Many institutional investors missed out on the initial run-up in bitcoin prices and they are committed not to miss out on this one. The big inhibition for institutional money has been the question of custody. With so many examples of exchanges being robbed and even of an exchange CEO dying with the encryption key only committed to memory, there are obvious questions about the security of custody services. That issue was addressed when Fidelity began to offer custody services. Now that both Square and PayPal are offering transaction services, the perception of risk has been reduced but not eliminated.
The one thing you can be reasonably assured of with gold is that it is hard to move lots of it. Bitcoin can traverse the world in seconds and there is no limit on size. That means that the risk of all of one’s holding suddenly evaporating is less than with crypto.
At a board meeting for Nevada Trust Company last year we discussed what would be required to offer custody services for cryptocurrencies in the same way that we do for other assets. Even cursory research led us to the conclusion it was way beyond the ability of a medium-sized company to achieve. The risk of theft rises exponentially the more assets are held in custody.

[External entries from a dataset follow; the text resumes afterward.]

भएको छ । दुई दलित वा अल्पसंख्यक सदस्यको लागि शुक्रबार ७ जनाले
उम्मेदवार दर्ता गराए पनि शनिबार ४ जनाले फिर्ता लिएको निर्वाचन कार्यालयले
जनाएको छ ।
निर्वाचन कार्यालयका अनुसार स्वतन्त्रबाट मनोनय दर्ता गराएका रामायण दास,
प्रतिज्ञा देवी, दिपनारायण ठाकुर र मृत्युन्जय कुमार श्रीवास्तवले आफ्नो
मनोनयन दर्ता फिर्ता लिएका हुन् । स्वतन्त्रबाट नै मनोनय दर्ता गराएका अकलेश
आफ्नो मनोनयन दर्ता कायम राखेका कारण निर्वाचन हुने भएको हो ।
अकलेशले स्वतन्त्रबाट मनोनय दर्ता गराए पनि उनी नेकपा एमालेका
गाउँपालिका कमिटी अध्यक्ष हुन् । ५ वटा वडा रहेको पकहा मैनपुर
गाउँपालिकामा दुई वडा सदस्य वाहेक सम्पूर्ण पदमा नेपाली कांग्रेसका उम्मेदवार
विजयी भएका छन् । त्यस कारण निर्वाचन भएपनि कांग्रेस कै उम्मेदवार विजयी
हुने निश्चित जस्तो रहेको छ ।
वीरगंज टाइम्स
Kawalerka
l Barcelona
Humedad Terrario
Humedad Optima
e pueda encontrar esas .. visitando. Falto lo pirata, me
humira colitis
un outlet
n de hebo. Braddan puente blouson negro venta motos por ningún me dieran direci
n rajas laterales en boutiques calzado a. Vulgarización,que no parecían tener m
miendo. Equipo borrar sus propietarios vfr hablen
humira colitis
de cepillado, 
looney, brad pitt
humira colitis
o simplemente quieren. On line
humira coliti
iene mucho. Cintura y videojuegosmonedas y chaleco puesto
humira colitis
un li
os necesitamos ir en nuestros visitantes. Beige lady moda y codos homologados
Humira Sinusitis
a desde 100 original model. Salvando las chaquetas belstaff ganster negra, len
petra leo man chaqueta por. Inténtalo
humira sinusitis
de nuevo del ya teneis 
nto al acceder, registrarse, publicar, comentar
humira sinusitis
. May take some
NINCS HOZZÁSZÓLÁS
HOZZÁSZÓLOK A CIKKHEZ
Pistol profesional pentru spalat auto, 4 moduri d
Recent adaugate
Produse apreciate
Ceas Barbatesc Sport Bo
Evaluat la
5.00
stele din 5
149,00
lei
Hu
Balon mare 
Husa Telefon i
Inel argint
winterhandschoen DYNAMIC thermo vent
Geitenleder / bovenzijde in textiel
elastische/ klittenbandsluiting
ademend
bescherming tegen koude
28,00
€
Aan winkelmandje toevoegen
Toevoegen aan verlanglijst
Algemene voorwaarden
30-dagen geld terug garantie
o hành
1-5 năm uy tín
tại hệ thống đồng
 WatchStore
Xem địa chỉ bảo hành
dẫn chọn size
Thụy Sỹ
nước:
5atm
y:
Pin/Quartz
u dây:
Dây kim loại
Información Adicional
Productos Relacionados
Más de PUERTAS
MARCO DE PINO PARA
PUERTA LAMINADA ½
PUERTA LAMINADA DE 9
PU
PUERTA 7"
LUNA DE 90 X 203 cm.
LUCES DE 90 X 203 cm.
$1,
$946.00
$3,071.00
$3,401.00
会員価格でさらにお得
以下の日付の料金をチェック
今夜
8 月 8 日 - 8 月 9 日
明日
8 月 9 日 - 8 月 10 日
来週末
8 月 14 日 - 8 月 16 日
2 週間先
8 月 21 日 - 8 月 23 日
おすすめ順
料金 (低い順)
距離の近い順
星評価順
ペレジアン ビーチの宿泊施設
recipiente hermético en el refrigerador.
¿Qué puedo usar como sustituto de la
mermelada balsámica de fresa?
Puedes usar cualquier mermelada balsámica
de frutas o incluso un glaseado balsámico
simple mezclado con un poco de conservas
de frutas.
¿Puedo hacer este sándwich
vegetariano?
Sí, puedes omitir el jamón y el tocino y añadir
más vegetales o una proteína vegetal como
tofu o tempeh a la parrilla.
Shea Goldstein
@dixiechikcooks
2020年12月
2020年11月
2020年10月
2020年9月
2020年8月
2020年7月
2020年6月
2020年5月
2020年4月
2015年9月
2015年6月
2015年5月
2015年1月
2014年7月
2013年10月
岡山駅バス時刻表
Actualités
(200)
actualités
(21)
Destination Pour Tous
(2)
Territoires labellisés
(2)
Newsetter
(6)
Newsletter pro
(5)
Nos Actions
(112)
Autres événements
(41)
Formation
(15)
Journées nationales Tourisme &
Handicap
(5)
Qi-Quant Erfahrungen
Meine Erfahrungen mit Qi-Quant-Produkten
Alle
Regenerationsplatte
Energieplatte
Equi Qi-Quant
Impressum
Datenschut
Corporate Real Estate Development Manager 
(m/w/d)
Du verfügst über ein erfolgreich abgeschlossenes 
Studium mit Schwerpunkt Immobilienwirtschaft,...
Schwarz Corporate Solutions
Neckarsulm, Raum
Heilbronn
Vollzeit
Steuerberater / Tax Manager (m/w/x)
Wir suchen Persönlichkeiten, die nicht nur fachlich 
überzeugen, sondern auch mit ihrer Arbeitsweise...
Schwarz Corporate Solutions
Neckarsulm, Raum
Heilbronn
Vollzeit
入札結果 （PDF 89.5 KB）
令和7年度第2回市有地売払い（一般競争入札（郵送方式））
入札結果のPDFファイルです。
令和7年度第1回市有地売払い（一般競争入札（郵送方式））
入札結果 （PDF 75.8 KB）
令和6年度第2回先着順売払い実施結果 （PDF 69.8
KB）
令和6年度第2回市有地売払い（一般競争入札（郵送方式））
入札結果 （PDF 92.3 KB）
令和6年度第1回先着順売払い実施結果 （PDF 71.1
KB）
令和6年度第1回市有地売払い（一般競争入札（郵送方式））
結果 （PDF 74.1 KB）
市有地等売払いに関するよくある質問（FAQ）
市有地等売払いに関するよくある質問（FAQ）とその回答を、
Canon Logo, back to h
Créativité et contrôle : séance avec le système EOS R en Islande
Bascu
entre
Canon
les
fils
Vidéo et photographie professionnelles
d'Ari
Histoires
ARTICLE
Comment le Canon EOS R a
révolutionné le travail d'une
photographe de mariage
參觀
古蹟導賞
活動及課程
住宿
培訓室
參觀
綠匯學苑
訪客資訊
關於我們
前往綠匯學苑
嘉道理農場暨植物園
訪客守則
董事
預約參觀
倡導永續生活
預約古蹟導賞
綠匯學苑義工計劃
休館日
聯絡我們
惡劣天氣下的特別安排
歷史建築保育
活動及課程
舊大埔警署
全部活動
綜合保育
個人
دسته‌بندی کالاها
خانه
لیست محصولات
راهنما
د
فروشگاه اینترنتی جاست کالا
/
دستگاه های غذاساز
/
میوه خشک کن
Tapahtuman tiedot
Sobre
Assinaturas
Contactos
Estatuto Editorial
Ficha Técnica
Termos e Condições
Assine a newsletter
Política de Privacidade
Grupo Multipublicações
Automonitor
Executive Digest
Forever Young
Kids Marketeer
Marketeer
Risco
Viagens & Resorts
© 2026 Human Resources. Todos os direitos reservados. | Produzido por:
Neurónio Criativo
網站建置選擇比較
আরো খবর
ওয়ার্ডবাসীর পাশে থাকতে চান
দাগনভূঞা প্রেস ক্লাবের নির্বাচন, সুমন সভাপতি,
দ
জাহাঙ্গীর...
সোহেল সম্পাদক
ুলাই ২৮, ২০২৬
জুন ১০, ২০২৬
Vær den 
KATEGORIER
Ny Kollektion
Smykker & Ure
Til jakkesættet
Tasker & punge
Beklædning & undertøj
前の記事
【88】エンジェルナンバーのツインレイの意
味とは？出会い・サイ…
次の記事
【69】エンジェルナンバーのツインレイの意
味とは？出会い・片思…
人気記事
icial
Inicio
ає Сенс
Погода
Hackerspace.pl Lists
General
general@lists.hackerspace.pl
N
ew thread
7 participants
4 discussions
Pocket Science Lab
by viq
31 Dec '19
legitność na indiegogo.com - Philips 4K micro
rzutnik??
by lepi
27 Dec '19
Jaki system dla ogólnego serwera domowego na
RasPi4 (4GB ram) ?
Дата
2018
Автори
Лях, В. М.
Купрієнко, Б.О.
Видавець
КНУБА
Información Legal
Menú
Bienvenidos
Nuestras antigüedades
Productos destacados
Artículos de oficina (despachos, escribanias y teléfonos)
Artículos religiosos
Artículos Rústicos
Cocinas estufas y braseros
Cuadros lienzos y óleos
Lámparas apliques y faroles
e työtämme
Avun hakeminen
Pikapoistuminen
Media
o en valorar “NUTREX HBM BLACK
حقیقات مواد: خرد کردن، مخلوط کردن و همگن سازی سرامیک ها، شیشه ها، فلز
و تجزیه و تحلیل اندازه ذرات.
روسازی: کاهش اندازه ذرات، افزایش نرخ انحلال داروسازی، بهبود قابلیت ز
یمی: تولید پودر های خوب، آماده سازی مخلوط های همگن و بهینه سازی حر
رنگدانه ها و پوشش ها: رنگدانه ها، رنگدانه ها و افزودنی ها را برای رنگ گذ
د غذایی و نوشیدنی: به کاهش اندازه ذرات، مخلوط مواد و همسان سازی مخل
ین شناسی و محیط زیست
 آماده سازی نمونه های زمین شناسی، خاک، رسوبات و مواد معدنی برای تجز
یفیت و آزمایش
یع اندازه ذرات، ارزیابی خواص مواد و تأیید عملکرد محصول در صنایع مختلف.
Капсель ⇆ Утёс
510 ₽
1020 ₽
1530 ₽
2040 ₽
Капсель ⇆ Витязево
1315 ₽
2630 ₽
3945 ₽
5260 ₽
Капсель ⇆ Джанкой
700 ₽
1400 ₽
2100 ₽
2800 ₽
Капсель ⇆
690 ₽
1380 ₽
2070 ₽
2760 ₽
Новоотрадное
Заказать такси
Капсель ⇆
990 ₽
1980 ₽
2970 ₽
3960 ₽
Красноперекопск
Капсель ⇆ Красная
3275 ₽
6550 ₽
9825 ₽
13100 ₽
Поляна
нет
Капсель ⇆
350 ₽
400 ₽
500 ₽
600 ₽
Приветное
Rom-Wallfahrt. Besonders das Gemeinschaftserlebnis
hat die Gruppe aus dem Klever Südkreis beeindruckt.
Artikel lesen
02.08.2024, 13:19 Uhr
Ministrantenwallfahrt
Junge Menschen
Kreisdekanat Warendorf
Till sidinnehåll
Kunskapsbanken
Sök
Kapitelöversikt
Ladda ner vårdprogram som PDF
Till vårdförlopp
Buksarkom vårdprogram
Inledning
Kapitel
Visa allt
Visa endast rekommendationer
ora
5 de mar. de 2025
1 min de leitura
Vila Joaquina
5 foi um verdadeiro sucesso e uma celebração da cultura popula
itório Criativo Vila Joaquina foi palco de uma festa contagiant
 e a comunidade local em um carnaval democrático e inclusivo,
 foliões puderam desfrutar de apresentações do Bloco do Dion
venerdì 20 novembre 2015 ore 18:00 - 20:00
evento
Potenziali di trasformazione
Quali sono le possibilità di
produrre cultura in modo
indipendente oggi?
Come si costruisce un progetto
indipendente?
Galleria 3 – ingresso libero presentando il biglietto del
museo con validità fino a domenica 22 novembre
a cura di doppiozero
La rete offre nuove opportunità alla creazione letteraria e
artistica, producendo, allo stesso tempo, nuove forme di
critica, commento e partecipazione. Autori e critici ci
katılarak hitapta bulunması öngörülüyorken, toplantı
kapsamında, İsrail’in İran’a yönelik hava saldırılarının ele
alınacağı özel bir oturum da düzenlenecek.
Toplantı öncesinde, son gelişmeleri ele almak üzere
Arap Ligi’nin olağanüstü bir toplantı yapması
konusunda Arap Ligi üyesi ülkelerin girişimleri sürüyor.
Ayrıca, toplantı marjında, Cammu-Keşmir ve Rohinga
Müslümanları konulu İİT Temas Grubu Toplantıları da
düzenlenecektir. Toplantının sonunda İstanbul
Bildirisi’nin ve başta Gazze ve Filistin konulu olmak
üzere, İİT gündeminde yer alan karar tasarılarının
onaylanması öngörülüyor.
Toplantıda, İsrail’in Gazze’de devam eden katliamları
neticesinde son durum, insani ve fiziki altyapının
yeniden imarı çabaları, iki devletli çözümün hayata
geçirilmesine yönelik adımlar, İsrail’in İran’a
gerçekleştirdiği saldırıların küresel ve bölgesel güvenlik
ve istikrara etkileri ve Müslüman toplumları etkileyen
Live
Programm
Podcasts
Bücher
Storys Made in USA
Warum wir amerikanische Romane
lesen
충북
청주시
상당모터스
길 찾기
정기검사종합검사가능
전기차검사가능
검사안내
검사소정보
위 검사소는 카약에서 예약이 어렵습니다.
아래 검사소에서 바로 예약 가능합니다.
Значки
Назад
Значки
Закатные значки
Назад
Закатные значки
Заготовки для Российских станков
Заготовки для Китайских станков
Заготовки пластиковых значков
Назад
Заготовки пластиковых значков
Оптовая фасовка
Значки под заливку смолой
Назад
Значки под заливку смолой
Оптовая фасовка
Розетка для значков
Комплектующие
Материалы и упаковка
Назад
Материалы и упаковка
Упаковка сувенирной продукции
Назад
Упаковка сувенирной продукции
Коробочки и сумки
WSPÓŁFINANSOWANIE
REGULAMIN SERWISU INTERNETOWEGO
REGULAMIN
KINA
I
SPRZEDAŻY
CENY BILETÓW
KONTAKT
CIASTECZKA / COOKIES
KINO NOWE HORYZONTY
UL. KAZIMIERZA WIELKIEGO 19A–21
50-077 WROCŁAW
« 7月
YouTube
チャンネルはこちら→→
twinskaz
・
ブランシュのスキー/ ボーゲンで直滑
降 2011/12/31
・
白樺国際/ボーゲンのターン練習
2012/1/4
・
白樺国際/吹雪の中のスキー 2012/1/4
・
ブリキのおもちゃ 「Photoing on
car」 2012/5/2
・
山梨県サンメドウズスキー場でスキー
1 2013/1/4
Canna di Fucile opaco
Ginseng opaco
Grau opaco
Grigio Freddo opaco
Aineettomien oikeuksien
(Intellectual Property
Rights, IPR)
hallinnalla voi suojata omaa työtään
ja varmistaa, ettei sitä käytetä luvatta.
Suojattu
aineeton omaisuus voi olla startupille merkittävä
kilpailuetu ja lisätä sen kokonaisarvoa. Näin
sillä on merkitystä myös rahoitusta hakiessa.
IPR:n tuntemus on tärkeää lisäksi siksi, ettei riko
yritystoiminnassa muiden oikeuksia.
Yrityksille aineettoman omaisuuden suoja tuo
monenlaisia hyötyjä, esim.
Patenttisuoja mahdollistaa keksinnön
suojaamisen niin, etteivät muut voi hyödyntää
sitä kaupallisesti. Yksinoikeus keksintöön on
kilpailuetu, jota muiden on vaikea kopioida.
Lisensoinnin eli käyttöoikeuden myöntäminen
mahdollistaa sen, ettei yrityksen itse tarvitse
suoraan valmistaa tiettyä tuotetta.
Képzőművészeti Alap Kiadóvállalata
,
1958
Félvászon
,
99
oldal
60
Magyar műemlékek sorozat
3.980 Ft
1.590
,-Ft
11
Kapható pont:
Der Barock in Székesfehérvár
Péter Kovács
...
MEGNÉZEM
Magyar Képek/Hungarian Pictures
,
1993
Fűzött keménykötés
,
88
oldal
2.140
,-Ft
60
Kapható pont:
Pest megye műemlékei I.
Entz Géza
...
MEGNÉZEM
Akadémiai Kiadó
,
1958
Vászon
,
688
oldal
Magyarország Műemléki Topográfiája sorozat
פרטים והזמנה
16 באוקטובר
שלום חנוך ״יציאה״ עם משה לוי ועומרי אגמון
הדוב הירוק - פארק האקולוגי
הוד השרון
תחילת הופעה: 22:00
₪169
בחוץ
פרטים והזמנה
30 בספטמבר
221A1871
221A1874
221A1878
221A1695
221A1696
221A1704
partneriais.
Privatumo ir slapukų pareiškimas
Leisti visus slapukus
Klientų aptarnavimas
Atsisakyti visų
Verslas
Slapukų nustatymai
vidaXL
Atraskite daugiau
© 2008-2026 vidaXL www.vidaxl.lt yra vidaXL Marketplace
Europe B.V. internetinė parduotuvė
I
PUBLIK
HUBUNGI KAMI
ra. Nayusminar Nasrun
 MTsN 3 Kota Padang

Bitcoin is a limited supply asset and the halvening earlier this year burnished that allure. That’s the primary reason it is rallying. The history of spectacular gains is attracting a whole new demographic which is necessary for any bull market. Whether it ultimately becomes a long-term store of value is beside the point.
Meanwhile gold rebounded today from the region of the trend mean. It’s been in a corrective phase for much of the last three months and the downward pressure on the Dollar is burnishing its credentials as a limited supply asset.